Goal of the exercise: Search the records for "solutions". Copy every line where it appears.

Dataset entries

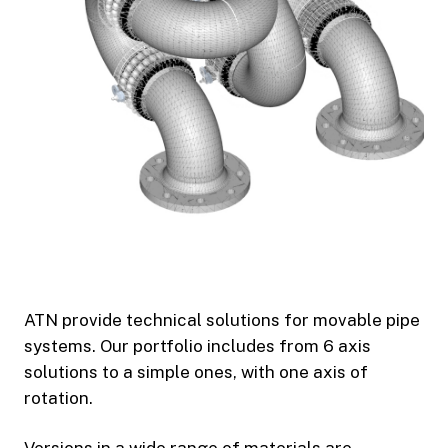
ATN provide technical solutions for movable pipe
systems. Our portfolio includes from 6 axis
solutions to a simple ones, with one axis of
rotation.
Versions in a wide range of materials are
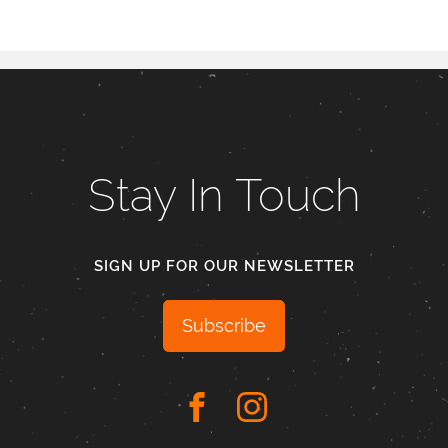
Stay In Touch
SIGN UP FOR OUR NEWSLETTER
Subscribe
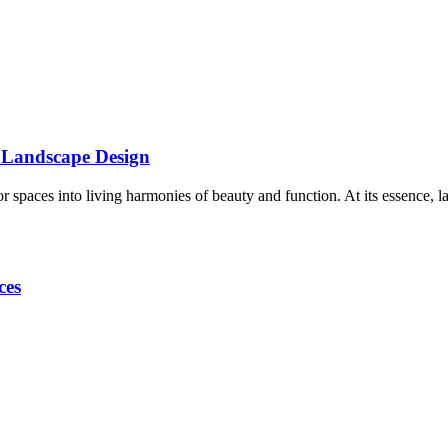
f Landscape Design
 spaces into living harmonies of beauty and function. At its essence, 
ces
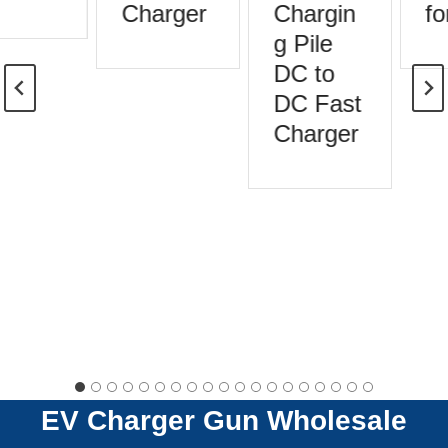
Charger
Chargin
for
g Pile
DC to
DC Fast
Charger
EV Charger Gun
Wholesale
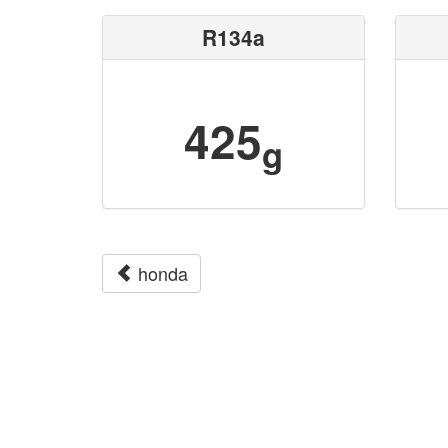
R134a
425
g
honda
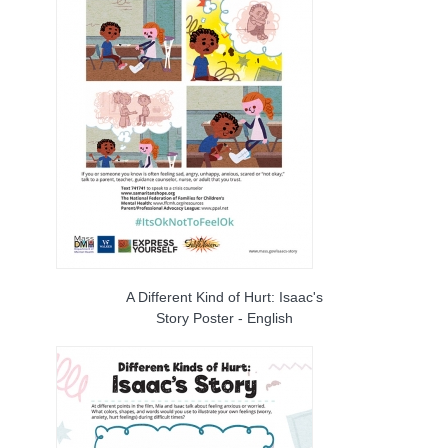
A Different Kind of Hurt: Isaac's
Story Poster - English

Written reply:
ATN provide technical solutions for movable pipe
solutions to a simple ones, with one axis of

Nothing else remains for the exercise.